Collection entries
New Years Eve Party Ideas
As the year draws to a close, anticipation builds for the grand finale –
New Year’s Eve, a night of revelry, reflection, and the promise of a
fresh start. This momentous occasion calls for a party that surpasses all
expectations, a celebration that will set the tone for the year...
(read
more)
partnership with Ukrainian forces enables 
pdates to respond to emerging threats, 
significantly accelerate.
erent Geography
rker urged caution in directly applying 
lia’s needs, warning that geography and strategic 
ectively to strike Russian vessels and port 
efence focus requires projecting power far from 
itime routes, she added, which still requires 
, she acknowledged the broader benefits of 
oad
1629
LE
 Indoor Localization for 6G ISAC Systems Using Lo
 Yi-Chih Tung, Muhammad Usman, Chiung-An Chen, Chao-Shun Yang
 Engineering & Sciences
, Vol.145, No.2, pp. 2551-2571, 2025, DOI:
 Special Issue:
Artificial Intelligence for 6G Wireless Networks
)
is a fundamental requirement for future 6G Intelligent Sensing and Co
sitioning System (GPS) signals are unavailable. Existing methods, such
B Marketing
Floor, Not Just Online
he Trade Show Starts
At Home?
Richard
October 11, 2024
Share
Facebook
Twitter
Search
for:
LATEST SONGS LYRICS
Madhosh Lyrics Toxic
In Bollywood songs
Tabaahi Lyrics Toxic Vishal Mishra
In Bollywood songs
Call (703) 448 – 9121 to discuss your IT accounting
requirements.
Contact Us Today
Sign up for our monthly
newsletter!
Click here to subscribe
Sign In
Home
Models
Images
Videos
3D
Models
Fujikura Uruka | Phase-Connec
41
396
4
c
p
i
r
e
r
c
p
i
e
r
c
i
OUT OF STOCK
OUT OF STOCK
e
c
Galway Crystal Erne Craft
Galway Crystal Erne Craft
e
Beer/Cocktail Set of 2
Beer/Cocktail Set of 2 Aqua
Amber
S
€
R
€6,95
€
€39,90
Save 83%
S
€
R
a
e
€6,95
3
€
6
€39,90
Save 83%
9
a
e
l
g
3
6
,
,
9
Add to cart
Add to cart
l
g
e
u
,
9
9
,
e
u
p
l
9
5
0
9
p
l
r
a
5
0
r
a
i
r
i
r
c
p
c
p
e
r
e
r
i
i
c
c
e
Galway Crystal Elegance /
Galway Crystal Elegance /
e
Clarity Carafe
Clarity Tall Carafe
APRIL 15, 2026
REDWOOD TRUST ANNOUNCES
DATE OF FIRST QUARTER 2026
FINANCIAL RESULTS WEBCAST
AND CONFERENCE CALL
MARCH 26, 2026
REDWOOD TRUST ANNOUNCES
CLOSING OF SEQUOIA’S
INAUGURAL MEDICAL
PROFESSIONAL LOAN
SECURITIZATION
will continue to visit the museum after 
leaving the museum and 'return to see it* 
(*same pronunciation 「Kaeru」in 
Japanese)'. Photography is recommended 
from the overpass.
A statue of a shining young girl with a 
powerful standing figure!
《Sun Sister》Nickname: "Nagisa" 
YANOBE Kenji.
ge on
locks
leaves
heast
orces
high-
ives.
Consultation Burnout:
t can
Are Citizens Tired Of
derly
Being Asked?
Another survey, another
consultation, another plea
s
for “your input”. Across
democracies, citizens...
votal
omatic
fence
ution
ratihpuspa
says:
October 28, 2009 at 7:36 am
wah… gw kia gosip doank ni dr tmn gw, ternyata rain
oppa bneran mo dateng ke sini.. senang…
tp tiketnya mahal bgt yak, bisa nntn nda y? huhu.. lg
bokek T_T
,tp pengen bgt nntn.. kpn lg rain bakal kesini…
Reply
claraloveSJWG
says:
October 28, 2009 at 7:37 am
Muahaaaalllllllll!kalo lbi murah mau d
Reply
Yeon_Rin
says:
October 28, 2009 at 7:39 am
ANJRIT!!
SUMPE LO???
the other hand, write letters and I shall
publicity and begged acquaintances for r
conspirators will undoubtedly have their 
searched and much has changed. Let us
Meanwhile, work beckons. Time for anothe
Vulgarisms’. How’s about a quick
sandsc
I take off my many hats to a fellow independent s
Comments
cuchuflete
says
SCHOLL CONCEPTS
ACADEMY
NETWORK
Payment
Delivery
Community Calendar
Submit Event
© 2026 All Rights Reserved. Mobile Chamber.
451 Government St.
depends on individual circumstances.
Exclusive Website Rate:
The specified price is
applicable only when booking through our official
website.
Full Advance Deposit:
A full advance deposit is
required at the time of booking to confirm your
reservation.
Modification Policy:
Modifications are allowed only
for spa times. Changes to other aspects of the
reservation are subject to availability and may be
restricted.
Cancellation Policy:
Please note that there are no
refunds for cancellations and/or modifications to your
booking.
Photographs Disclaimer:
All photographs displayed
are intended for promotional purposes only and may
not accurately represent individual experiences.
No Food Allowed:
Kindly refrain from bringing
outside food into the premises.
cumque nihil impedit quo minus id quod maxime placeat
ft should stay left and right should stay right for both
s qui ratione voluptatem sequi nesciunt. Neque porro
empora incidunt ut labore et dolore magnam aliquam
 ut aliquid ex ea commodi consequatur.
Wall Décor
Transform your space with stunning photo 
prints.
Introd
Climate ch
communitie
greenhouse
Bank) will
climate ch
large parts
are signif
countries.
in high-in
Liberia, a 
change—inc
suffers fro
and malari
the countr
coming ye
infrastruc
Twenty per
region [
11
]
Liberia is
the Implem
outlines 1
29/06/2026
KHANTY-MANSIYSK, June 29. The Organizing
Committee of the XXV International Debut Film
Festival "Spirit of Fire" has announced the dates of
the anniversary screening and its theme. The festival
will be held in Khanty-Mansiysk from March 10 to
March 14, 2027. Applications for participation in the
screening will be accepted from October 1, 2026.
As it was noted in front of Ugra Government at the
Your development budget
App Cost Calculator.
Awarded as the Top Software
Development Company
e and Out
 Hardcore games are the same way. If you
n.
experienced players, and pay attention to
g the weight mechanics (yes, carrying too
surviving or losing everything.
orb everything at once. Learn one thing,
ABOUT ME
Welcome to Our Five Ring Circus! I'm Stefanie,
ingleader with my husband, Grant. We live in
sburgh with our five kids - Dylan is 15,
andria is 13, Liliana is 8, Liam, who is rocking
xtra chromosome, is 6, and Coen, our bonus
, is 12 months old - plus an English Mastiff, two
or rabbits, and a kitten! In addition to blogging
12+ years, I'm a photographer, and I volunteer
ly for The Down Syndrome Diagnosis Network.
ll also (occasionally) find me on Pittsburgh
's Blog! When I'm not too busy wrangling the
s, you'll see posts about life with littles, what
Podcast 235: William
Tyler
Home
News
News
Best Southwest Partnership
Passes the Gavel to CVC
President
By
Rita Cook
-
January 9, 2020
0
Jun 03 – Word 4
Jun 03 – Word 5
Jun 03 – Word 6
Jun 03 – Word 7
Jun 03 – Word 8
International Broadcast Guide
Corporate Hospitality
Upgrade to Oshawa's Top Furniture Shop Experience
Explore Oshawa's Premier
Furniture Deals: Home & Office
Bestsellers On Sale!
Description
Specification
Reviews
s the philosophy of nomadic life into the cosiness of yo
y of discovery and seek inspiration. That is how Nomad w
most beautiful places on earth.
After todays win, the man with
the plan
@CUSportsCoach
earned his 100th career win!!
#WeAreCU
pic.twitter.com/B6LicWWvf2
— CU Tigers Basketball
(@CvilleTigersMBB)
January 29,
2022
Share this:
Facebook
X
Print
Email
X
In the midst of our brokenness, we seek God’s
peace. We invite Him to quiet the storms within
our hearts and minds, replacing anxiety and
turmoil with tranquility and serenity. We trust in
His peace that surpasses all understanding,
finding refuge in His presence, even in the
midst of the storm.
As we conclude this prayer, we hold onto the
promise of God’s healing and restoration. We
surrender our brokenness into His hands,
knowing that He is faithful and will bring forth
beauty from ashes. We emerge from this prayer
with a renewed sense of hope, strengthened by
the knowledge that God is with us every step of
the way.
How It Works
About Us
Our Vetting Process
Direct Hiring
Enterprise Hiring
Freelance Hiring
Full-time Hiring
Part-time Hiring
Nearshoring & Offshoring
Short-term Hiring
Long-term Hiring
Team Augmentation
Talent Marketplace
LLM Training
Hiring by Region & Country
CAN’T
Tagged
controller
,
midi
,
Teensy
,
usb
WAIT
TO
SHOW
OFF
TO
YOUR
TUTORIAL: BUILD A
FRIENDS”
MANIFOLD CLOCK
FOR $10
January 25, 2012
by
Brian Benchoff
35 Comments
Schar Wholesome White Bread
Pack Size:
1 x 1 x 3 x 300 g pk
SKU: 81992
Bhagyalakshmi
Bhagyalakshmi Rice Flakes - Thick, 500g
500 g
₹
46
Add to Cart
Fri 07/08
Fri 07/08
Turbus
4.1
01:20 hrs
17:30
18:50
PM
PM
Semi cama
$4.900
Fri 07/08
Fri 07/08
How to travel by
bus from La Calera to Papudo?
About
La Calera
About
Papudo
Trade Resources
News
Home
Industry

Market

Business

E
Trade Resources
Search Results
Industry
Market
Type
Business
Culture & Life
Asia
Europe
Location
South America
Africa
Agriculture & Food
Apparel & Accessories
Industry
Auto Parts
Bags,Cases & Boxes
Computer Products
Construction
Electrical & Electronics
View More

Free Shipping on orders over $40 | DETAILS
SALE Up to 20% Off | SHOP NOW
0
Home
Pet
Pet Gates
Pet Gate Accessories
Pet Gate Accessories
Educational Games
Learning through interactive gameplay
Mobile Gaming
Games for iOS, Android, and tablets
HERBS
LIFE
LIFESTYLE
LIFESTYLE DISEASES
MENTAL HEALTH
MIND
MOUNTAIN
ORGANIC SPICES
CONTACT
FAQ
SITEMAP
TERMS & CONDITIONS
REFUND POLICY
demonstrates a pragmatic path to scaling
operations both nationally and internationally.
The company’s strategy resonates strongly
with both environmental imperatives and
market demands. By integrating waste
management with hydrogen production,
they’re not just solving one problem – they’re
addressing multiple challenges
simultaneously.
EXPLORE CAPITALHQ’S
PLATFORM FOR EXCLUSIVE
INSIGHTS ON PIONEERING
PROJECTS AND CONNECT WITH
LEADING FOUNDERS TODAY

**WRITTEN TASK**
From the entries above, work out the number of lines containing the string "only" and give that number by itself.

**SOLUTION TO THE PROBLEM**
3